__Exercise requirements__
Return, line for line and unchanged, the part of the records that opens with the line containing "family: Araceae" and closes with the line containing "county / district: Bath", both of those lines included.

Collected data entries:

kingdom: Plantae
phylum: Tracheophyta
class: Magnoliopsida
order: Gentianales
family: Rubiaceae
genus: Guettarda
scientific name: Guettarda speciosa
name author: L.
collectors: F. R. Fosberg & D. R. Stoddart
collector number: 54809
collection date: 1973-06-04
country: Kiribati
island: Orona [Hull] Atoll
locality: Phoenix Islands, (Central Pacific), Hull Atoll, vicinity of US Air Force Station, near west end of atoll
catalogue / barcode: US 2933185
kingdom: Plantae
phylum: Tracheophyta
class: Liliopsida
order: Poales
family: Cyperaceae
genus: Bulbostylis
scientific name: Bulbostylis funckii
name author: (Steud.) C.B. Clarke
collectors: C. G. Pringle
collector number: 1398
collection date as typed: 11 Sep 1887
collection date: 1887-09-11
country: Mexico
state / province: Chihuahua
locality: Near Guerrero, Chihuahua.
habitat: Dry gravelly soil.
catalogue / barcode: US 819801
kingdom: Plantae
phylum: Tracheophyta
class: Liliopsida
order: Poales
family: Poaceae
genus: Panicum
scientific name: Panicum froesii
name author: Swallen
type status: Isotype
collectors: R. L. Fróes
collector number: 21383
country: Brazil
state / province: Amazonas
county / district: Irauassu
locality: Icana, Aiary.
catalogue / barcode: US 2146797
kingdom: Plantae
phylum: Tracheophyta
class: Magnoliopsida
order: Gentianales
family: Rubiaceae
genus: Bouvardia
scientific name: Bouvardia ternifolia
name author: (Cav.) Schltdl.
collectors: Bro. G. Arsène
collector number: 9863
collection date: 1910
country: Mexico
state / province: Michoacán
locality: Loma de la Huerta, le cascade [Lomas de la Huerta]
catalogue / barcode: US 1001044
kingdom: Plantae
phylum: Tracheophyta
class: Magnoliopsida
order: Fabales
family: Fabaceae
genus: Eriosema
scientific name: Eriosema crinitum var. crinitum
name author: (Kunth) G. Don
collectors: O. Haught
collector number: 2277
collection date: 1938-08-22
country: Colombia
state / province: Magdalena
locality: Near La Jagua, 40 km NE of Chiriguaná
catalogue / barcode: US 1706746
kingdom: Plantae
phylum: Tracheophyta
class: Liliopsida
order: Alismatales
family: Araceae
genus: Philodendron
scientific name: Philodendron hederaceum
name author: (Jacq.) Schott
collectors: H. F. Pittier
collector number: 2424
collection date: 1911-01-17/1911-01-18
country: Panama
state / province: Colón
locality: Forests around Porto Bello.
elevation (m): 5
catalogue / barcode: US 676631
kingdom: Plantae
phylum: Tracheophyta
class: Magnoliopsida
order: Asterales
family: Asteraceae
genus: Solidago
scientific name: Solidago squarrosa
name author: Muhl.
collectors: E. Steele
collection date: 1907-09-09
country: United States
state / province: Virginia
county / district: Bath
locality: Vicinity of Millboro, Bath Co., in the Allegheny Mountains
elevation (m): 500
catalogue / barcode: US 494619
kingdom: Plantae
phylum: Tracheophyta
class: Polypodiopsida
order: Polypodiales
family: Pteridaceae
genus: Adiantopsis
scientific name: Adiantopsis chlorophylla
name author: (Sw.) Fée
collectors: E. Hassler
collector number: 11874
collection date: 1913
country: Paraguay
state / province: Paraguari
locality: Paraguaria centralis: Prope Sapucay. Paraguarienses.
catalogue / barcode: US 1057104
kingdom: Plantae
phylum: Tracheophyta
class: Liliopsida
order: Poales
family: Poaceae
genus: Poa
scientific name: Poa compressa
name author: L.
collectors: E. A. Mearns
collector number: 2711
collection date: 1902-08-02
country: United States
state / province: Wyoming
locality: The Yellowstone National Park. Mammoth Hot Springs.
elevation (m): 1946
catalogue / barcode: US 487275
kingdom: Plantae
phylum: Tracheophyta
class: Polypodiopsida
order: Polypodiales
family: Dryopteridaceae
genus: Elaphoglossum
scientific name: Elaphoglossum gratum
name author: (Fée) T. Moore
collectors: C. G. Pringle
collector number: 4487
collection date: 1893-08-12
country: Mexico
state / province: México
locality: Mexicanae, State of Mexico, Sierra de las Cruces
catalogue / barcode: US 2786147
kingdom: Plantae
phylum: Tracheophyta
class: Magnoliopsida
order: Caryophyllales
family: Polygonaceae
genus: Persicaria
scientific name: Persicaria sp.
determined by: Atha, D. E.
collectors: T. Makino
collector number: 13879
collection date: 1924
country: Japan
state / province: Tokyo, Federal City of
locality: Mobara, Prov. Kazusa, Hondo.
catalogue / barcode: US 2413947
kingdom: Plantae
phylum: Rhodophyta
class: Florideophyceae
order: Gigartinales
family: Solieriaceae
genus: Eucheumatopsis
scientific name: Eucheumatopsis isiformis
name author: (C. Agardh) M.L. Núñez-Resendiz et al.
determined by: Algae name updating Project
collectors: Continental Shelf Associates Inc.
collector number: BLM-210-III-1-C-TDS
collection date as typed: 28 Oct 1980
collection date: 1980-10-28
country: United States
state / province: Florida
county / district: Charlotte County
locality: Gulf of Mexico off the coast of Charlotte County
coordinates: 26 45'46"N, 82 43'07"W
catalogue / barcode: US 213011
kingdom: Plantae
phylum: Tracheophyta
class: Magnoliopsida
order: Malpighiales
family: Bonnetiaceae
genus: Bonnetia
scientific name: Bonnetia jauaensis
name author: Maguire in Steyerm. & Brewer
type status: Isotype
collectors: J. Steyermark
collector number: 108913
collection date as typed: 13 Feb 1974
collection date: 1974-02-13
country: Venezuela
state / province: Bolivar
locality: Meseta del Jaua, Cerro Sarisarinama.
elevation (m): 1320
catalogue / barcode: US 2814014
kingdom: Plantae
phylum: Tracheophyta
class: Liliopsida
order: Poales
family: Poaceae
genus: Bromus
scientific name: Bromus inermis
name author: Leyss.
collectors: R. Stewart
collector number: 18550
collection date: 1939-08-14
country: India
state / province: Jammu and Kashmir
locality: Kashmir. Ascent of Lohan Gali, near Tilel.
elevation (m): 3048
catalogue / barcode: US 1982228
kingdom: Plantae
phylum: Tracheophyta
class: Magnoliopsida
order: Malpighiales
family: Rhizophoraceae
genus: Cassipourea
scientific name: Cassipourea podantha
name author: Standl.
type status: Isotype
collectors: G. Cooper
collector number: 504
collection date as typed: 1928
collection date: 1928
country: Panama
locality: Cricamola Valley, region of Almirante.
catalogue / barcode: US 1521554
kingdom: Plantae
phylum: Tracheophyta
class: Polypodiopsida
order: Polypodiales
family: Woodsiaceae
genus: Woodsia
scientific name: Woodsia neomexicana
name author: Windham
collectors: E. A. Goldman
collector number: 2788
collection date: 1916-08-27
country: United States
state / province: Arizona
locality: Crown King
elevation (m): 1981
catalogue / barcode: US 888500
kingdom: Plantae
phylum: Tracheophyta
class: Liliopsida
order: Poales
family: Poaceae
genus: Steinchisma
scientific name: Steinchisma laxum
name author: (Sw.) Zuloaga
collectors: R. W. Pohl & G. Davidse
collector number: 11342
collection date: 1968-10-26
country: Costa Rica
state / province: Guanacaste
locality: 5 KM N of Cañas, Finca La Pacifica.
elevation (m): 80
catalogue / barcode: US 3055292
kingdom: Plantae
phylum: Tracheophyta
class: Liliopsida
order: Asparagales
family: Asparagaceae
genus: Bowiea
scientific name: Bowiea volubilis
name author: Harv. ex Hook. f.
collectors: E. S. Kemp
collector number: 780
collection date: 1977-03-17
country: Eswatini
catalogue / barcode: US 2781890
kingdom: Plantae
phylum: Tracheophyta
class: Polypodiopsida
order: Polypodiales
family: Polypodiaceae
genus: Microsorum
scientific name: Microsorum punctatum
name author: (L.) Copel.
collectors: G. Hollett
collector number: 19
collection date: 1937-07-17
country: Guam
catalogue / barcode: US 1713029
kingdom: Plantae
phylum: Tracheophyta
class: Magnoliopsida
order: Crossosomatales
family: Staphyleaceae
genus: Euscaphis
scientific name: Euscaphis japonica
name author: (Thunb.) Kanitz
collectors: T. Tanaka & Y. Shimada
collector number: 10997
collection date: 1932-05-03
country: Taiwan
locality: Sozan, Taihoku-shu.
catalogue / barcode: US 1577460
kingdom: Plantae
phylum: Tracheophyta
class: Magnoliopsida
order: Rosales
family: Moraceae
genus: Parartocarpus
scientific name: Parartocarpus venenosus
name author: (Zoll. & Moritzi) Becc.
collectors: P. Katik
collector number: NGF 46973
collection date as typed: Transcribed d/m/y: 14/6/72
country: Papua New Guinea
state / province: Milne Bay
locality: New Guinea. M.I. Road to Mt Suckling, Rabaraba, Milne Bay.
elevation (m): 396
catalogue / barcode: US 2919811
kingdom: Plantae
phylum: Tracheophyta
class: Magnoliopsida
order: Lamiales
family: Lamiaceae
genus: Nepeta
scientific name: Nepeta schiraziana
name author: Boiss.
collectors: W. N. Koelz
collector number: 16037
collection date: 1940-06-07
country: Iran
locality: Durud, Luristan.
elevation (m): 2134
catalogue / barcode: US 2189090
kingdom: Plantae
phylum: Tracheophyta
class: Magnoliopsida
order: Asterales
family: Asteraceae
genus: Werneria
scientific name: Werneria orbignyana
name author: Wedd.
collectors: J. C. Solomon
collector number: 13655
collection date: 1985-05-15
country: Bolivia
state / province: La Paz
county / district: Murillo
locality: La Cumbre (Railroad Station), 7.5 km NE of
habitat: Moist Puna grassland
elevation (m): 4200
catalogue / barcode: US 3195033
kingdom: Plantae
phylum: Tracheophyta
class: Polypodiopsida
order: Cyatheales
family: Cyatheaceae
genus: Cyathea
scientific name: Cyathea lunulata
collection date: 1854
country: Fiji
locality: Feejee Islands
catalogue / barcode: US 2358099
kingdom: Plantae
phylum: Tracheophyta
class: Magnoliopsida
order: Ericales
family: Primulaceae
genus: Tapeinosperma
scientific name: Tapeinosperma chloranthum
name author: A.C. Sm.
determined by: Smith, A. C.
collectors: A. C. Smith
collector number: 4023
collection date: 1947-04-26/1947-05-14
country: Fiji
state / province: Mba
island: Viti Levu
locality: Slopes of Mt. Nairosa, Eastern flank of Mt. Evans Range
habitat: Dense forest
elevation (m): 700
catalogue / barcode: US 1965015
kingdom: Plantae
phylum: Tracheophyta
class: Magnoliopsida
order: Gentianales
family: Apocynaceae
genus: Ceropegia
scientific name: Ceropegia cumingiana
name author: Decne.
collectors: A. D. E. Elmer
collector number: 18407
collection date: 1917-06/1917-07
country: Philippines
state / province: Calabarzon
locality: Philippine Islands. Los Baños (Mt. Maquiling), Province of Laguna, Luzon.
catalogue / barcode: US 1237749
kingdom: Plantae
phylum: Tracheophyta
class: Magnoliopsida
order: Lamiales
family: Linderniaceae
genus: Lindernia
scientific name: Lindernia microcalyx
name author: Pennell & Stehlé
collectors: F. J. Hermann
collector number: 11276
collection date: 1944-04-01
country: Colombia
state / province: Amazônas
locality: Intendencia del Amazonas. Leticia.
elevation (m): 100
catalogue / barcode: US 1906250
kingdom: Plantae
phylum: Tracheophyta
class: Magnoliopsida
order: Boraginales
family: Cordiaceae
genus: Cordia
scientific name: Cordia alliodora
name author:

__Output of the task__
family: Araceae
genus: Philodendron
scientific name: Philodendron hederaceum
name author: (Jacq.) Schott
collectors: H. F. Pittier
collector number: 2424
collection date: 1911-01-17/1911-01-18
country: Panama
state / province: Colón
locality: Forests around Porto Bello.
elevation (m): 5
catalogue / barcode: US 676631
kingdom: Plantae
phylum: Tracheophyta
class: Magnoliopsida
order: Asterales
family: Asteraceae
genus: Solidago
scientific name: Solidago squarrosa
name author: Muhl.
collectors: E. Steele
collection date: 1907-09-09
country: United States
state / province: Virginia
county / district: Bath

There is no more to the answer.